Within the data that follows, set down exactly the lines from the one containing "M1335,267L1783,194" through the one containing "M501,597L466,623L449,657L453,751L484,768L514,792L531,847", both ends included.

......

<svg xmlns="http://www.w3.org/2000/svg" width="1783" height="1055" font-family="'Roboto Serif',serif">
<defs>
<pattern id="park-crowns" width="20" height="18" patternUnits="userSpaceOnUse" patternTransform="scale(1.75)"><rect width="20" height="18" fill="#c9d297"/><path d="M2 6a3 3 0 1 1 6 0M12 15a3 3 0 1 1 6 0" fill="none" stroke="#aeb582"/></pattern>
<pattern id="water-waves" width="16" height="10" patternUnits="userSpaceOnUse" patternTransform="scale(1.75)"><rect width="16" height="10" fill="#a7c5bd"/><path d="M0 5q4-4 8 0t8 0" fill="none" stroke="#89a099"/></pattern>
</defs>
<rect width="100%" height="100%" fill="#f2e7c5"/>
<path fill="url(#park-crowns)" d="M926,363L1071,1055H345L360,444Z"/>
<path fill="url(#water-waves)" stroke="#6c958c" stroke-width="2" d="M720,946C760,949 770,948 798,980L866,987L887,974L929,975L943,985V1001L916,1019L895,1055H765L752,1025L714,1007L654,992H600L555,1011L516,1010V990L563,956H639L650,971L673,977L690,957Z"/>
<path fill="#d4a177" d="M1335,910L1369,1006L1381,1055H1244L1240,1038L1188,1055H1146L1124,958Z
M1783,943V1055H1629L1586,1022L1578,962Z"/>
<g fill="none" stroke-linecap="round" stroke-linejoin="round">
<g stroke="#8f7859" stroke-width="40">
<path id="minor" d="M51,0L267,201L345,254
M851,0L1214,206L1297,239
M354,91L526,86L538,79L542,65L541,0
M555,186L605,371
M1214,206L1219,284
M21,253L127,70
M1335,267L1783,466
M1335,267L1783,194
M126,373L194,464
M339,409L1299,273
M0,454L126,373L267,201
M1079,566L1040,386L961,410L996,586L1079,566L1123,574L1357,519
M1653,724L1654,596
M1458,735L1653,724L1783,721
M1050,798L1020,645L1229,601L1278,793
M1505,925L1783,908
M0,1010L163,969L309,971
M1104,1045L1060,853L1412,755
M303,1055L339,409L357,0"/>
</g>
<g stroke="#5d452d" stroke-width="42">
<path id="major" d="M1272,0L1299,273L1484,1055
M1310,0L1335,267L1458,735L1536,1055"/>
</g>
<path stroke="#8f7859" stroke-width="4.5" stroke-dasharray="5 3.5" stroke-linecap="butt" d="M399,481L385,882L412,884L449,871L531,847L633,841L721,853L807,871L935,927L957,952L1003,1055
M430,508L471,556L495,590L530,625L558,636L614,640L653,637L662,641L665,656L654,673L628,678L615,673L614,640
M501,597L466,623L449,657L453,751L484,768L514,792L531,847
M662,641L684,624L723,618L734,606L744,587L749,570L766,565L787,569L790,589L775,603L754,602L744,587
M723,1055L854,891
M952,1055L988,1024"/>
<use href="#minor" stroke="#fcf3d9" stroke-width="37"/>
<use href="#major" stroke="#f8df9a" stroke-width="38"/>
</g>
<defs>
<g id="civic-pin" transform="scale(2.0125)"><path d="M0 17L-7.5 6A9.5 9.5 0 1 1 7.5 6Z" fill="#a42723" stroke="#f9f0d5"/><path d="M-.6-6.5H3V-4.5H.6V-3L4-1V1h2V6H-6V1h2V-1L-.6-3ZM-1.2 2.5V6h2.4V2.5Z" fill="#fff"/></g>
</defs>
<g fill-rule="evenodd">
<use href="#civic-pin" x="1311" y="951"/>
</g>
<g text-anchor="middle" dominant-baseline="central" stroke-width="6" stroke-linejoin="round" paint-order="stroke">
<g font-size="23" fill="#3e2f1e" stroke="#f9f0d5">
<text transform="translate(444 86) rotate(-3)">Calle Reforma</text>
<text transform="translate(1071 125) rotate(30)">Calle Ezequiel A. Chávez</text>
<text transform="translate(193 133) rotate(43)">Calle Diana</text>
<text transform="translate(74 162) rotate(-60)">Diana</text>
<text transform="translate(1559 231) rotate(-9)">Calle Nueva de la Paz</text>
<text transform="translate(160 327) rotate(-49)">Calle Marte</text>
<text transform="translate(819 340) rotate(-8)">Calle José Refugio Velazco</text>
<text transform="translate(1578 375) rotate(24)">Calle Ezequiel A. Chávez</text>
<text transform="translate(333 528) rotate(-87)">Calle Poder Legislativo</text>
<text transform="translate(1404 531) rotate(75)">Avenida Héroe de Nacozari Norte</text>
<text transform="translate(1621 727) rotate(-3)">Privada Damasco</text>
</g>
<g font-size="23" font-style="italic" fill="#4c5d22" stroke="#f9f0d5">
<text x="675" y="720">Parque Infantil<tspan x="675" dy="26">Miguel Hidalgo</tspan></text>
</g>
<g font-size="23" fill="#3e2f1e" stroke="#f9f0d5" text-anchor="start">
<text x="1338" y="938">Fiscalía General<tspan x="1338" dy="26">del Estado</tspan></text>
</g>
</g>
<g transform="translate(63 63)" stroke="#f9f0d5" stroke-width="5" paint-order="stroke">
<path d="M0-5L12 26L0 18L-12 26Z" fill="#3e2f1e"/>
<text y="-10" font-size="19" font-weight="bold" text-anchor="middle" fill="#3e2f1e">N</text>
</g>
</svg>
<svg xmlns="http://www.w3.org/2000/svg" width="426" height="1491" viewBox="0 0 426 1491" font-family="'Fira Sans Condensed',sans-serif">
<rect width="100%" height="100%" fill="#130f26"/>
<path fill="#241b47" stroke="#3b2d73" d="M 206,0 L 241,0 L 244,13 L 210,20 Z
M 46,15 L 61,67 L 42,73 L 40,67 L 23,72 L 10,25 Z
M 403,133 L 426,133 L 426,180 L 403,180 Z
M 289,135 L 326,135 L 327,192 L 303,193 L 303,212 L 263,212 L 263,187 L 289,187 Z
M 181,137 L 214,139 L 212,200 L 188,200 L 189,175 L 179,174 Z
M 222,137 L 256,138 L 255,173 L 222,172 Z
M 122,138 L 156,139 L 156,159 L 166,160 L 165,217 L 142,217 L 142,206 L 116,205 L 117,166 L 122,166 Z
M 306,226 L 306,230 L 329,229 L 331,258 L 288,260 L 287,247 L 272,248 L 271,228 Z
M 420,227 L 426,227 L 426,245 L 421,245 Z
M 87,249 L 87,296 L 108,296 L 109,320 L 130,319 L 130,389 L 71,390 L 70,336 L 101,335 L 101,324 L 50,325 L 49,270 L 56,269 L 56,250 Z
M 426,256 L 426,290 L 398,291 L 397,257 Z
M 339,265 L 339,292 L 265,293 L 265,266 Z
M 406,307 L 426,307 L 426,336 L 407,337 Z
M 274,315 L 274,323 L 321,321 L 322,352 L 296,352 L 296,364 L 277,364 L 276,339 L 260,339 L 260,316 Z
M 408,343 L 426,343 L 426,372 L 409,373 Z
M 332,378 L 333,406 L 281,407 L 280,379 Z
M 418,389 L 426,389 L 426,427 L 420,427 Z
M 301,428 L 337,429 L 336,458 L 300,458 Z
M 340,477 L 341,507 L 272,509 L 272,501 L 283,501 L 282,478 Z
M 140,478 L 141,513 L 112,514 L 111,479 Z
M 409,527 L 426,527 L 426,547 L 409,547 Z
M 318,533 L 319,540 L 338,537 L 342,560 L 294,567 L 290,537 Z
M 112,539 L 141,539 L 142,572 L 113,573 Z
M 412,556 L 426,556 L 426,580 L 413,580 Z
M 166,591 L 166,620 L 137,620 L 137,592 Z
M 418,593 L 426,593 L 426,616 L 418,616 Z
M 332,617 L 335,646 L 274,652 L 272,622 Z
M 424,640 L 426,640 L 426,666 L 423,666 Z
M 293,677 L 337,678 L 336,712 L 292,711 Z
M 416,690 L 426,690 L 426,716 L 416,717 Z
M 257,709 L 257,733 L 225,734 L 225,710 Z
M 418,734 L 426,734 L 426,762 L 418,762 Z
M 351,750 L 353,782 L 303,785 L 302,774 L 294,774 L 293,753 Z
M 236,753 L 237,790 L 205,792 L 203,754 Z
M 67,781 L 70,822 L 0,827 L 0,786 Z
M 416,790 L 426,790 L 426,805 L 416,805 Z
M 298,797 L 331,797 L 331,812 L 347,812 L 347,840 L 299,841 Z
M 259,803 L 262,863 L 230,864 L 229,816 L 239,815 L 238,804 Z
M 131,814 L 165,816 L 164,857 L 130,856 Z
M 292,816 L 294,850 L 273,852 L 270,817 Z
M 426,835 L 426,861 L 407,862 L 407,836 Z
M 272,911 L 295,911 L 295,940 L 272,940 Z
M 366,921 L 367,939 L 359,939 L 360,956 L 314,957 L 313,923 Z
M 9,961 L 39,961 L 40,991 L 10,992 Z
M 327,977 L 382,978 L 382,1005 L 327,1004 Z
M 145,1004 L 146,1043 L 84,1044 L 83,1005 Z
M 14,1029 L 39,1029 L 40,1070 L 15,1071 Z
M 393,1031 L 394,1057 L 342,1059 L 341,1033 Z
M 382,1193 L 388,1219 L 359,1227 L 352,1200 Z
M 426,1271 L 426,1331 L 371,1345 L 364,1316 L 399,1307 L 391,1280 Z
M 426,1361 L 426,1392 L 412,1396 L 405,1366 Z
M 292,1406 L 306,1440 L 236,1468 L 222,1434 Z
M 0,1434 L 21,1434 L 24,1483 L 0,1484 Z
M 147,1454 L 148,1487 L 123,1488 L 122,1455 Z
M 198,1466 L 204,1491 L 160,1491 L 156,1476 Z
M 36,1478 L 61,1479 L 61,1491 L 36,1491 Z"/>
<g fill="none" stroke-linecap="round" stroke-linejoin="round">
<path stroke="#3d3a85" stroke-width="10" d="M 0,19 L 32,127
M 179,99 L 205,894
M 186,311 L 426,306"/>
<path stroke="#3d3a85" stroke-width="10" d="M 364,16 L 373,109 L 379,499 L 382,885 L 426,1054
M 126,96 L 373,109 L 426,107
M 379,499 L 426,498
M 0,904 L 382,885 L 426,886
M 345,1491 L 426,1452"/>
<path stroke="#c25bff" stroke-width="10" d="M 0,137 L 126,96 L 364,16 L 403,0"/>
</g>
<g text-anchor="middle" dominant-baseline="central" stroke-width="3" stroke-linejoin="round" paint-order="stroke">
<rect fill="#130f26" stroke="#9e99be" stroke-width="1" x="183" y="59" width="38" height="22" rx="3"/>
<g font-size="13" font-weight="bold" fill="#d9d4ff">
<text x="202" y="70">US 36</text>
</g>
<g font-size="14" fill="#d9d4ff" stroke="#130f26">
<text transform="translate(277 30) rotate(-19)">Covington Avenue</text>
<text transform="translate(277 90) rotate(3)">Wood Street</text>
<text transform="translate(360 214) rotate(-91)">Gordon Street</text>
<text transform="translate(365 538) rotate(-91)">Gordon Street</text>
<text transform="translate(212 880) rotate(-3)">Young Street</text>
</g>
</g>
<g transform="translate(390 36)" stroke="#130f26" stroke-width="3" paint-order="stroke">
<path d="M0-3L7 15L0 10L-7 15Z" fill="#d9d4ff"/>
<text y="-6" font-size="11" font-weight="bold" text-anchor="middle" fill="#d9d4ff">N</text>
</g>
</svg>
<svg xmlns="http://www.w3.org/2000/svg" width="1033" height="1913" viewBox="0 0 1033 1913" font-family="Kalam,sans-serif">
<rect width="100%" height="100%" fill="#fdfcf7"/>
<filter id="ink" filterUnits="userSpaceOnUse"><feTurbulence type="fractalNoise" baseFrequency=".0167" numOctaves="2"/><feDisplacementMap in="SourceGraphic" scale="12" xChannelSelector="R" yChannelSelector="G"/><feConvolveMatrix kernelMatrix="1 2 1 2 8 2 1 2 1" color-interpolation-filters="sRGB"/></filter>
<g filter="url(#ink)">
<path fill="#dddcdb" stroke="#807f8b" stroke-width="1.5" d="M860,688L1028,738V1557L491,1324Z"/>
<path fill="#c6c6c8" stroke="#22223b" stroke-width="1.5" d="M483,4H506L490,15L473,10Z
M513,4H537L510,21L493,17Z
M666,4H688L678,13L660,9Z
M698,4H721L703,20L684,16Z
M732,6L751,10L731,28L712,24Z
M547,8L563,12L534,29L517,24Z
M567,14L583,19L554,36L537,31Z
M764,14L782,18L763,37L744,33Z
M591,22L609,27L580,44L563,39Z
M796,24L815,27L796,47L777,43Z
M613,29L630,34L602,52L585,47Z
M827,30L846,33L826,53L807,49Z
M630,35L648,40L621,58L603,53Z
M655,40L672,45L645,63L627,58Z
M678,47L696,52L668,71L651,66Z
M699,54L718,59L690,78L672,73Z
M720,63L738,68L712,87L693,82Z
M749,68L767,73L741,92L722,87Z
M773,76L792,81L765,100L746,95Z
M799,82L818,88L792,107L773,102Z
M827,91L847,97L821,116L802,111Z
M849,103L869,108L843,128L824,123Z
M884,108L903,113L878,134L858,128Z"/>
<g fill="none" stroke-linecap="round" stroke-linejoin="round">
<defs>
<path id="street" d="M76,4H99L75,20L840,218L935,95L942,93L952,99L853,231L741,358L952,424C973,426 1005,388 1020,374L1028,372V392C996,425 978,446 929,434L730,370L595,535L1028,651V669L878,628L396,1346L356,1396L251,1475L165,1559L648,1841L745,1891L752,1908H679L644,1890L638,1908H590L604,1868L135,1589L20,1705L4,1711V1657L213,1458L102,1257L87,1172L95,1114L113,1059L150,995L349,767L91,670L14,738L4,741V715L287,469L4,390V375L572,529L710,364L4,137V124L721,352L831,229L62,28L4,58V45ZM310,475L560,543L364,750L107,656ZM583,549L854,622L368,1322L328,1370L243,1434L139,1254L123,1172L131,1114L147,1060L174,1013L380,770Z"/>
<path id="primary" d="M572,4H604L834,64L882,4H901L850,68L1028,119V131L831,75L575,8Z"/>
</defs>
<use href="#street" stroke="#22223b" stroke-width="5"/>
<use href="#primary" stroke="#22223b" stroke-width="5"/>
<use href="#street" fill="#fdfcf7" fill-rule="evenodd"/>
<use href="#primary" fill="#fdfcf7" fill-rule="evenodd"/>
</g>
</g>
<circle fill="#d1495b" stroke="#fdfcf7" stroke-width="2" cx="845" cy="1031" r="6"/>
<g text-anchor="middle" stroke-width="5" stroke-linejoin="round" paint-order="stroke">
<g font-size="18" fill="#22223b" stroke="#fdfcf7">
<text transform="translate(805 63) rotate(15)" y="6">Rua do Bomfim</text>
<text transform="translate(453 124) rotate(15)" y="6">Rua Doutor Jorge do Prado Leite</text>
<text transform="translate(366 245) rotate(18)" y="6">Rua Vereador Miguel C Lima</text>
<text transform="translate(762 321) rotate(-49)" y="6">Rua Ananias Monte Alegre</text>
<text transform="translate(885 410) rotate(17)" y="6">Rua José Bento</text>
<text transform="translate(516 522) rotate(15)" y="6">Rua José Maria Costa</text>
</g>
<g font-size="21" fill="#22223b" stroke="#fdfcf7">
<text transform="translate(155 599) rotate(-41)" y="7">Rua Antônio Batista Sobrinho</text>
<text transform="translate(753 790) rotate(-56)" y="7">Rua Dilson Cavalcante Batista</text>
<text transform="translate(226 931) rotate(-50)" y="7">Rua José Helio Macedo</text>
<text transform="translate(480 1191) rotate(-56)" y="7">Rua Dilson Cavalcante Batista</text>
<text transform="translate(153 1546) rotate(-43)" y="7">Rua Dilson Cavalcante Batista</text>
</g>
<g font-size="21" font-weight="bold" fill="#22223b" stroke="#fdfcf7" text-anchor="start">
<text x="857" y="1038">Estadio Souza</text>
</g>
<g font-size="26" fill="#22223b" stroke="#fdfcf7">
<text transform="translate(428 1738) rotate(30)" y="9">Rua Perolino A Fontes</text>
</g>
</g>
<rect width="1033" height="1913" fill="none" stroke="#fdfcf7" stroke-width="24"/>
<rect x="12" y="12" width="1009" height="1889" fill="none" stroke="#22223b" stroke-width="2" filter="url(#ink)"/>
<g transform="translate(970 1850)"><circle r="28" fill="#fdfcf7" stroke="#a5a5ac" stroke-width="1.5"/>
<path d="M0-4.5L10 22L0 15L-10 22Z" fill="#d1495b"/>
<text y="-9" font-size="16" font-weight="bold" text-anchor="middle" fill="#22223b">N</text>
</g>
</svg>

......

[RESULT BELOW]
M1335,267L1783,194
M126,373L194,464
M339,409L1299,273
M0,454L126,373L267,201
M1079,566L1040,386L961,410L996,586L1079,566L1123,574L1357,519
M1653,724L1654,596
M1458,735L1653,724L1783,721
M1050,798L1020,645L1229,601L1278,793
M1505,925L1783,908
M0,1010L163,969L309,971
M1104,1045L1060,853L1412,755
M303,1055L339,409L357,0"/>
</g>
<g stroke="#5d452d" stroke-width="42">
<path id="major" d="M1272,0L1299,273L1484,1055
M1310,0L1335,267L1458,735L1536,1055"/>
</g>
<path stroke="#8f7859" stroke-width="4.5" stroke-dasharray="5 3.5" stroke-linecap="butt" d="M399,481L385,882L412,884L449,871L531,847L633,841L721,853L807,871L935,927L957,952L1003,1055
M430,508L471,556L495,590L530,625L558,636L614,640L653,637L662,641L665,656L654,673L628,678L615,673L614,640
M501,597L466,623L449,657L453,751L484,768L514,792L531,847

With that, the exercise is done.